Duker has been familiar with Meher's work since the band director at Scullen Middle School in Naperville sent a video clip of the tween performing a four-mallet marimba piece. Many middle-schoolers don't have the dexterity for two mallets in each hand.
"He's been advanced for quite some time now," Duker said, describing Meher as a "deep thinker."
Meher's preparation and broad musical ability -- he's composed his own songs -- make him one of many talented students at Waubonsie whom instructors guide to reach for challenging and enriching performance opportunities, such as the national groups. Ten others joined Meher at the All-State level last year, and 10 from Waubonsie made it that far this year as well, Duker said.
But with such a busy schedule of school ensembles, the Chicago Youth Symphony, and his involvement in tennis, speech team and a youth and government club, a lucky break in timing was part of what allowed Meher to perform with the All-National ensembles after his audition video made the cut.
"That may open the door for more students in the future to pursue that," Duker said about the All-National status, "and hopefully have a really great music experience."

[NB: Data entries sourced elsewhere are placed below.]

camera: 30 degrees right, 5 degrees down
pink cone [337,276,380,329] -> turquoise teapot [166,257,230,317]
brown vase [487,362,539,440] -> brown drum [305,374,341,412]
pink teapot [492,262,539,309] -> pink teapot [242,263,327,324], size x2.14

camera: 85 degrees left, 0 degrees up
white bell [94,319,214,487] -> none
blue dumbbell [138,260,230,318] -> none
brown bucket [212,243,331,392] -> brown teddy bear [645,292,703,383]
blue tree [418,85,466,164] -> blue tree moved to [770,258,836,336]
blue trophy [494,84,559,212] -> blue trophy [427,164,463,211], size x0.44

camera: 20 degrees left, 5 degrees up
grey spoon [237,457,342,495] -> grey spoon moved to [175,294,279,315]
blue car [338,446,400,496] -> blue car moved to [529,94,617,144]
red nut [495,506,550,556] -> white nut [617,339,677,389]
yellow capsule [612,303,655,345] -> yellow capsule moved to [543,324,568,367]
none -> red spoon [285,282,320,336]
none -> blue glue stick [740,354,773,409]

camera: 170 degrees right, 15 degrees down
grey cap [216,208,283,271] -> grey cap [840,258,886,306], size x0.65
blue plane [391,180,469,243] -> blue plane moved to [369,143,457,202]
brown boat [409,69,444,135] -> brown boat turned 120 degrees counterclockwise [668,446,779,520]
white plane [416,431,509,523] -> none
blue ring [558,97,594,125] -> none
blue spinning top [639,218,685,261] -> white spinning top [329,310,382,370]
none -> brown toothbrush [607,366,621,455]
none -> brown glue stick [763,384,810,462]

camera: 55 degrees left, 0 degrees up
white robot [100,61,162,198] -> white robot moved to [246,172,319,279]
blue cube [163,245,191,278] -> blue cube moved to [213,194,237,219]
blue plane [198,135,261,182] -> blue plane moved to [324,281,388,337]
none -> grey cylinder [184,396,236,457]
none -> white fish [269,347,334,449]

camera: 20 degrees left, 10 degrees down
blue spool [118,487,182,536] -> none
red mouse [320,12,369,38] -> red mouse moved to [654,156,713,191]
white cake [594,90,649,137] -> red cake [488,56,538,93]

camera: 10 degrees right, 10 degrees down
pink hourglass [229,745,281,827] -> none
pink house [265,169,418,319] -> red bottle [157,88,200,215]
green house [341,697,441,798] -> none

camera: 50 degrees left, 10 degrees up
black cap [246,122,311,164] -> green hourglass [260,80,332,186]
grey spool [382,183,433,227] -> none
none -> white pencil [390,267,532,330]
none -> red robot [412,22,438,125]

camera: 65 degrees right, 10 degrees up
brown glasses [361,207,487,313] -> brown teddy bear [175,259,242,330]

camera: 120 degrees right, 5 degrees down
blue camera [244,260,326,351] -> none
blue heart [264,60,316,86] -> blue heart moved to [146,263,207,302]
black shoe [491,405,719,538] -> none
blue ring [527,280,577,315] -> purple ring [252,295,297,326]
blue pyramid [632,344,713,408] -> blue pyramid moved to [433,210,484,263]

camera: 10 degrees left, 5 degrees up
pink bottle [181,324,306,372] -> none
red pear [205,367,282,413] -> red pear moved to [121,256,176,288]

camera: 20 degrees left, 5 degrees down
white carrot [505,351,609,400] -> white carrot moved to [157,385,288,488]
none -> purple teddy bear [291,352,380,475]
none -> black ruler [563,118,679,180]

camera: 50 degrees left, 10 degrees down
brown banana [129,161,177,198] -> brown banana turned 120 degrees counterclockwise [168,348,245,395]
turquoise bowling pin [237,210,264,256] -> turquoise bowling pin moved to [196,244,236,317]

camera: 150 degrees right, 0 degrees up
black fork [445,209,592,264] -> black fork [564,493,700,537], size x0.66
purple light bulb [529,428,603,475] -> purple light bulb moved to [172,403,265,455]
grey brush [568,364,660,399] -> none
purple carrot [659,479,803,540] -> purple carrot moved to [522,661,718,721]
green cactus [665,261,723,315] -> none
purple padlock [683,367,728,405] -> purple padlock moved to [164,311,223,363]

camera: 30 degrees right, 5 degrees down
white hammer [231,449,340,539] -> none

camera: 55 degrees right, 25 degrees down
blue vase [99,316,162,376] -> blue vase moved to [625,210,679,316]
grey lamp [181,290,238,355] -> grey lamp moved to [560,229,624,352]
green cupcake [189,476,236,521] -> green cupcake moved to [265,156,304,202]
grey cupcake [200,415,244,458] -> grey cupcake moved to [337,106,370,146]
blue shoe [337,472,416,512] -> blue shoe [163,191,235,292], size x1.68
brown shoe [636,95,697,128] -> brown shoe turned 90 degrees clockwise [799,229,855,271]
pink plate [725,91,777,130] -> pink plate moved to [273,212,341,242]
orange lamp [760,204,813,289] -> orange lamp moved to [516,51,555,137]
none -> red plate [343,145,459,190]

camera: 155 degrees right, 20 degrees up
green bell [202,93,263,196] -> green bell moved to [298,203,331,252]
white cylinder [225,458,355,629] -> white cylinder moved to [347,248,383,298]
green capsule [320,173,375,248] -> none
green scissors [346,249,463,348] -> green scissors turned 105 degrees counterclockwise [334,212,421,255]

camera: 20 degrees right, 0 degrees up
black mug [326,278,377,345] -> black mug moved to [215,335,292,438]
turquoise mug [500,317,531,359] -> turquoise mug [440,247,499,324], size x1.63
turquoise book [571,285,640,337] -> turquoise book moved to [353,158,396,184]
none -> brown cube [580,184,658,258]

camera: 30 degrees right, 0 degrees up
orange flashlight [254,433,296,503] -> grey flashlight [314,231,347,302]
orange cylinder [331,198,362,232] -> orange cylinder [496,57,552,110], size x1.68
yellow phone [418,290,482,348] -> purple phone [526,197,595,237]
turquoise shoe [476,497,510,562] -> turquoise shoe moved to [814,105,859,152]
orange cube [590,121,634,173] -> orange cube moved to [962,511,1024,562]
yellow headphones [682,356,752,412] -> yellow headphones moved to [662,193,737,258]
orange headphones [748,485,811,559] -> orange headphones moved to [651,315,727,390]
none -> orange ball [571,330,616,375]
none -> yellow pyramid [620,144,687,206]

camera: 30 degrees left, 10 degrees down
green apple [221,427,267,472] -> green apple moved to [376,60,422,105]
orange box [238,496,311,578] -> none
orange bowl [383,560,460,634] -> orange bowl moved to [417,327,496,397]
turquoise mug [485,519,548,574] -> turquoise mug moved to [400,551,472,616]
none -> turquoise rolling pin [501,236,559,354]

The All-National concert band played some challenging pieces under a theme meant to "encapsulate the American voice in as many avenues as possible," Meher said. Joining the group allowed him to play under the direction of the University of Minnesota's band director Emily Threinen, and to experience the company of others who share "the exact same definition of fun."
Meher said he plans to incorporate music into his college experience as a second major or a minor while he pursues fields along the lines of economics and political science. He doesn't envision music as a career, but he's not giving it up.
"It'll definitely be an important part of my life," he said.